Panyabungan, StartNews – Tiga penambang emas tradisional tewas seketika usai tebing curam di bantaran Sungai Batang Gadis, Desa Sipapaga, Kecamatan Panyabungan, Kabupaten Mandailing Natal (Madina), runtuh dan menimbun tubuh mereka saat beraktivitas menggunakan mesin dompeng pada Kamis (17/9/2026) sore.
Musibah yang menimpa Idir (56), Rahmad (46), dan Samsul (47) itu terjadi sekitar pukul 16.15 WIB. Sebelum tragedi mematikan itu berlangsung, seorang saksi mata yang sedang mencari madu lebah sempat mendatangi lokasi penambangan dan mengingatkan ketiga korban akan tingginya risiko bahaya menambang persis di bawah tebing terjal sungai.
Kepala BPBD Madina Mukhsin Nasution mengatakan imbauan saksi mata tersebut tak dihiraukan hingga suara runtuhan tebing yang pekat terdengar tidak lama setelah saksi melangkah pergi dari lokasi kejadian.
“Tak lama berselang, tepatnya pukul 16.20 WIB, terdengar suara gemuruh runtuhan tebing yang menimbun para korban.

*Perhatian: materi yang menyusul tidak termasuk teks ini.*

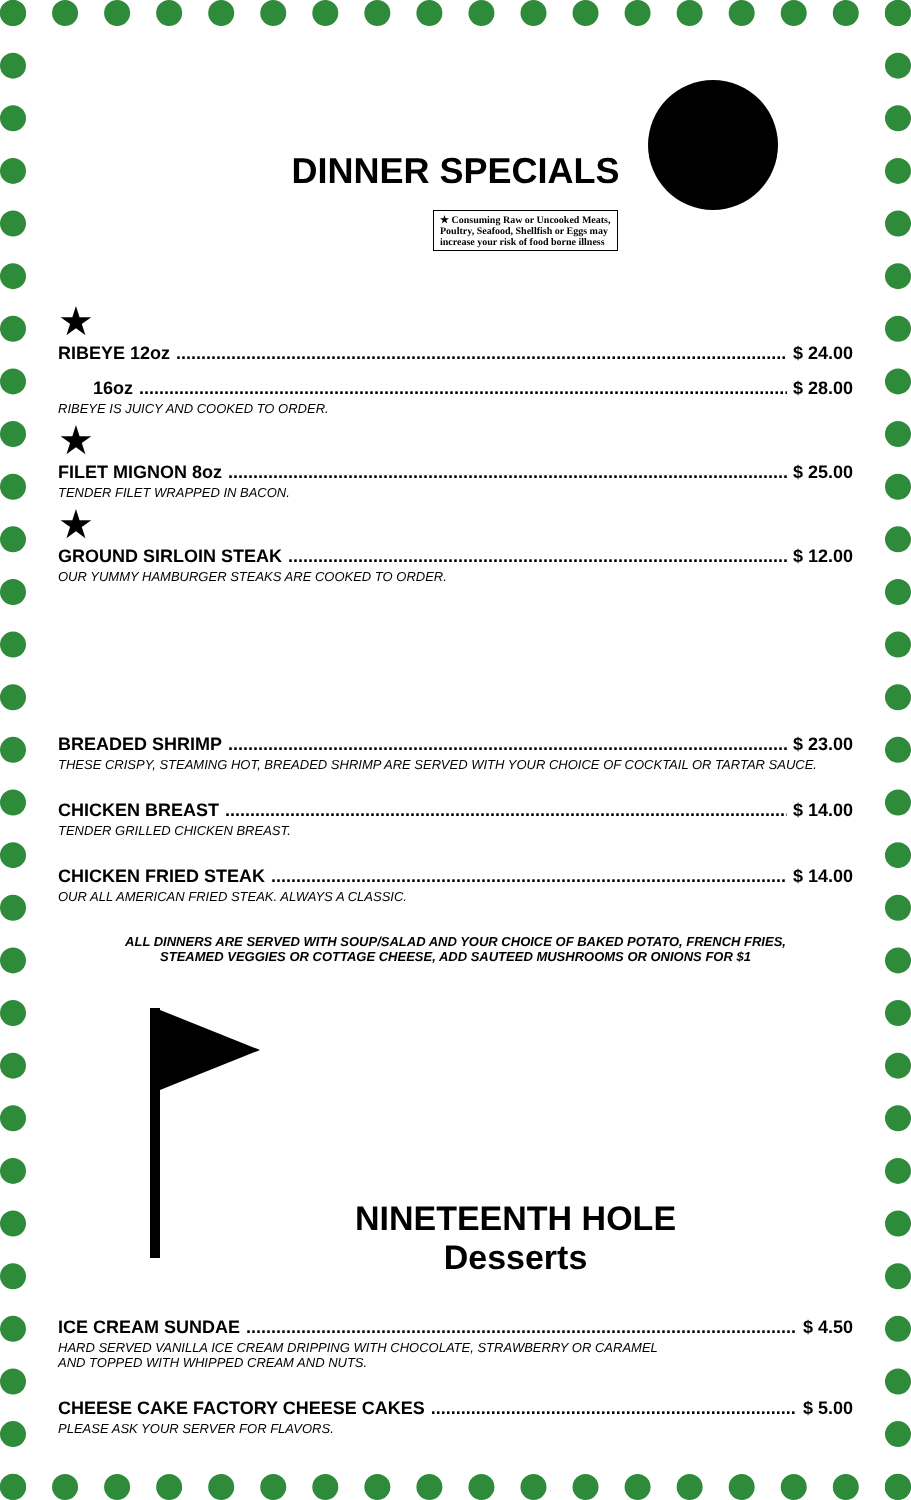DINNER SPECIALS
★ Consuming Raw or Uncooked Meats,
Poultry, Seafood, Shellfish or Eggs may
increase your risk of food borne illness
★
RIBEYE 12oz $ 24.00
16oz $ 28.00
RIBEYE IS JUICY AND COOKED TO ORDER.
★
FILET MIGNON 8oz $ 25.00
TENDER FILET WRAPPED IN BACON.
★
GROUND SIRLOIN STEAK $ 12.00
OUR YUMMY HAMBURGER STEAKS ARE COOKED TO ORDER.
BREADED SHRIMP $ 23.00
THESE CRISPY, STEAMING HOT, BREADED SHRIMP ARE SERVED WITH YOUR CHOICE OF COCKTAIL OR TARTAR SAUCE.
CHICKEN BREAST $ 14.00
TENDER GRILLED CHICKEN BREAST.
CHICKEN FRIED STEAK $ 14.00
OUR ALL AMERICAN FRIED STEAK. ALWAYS A CLASSIC.
ALL DINNERS ARE SERVED WITH SOUP/SALAD AND YOUR CHOICE OF BAKED POTATO, FRENCH FRIES,
STEAMED VEGGIES OR COTTAGE CHEESE, ADD SAUTEED MUSHROOMS OR ONIONS FOR $1
NINETEENTH HOLE
Desserts
ICE CREAM SUNDAE $ 4.50
HARD SERVED VANILLA ICE CREAM DRIPPING WITH CHOCOLATE, STRAWBERRY OR CARAMEL
AND TOPPED WITH WHIPPED CREAM AND NUTS.
CHEESE CAKE FACTORY CHEESE CAKES $ 5.00
PLEASE ASK YOUR SERVER FOR FLAVORS.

Saksi yang bergegas mengecek lokasi langsung meminta pertolongan kepada warga desa setelah menyadari para korban tertimbun material longsor,” terang Mukhsin.
Proses evakuasi darurat langsung digerakkan oleh tim gabungan BPBD, TRC, Basarnas, Polsek Panyabungan, Koramil, hingga warga setempat. Setelah berkejaran dengan waktu, jasad Samsul berhasil diangkat kali pertama pada pukul 18.05 WIB, disusul Idir pada pukul 19.10 WIB, dan penemuan korban terakhir, Rahmad, pada pukul 20.05 WIB.
“Pukul 20.05 WIB, korban terakhir atas nama Rahmad berhasil ditemukan dan langsung dievakuasi menuju rumah duka,” katanya.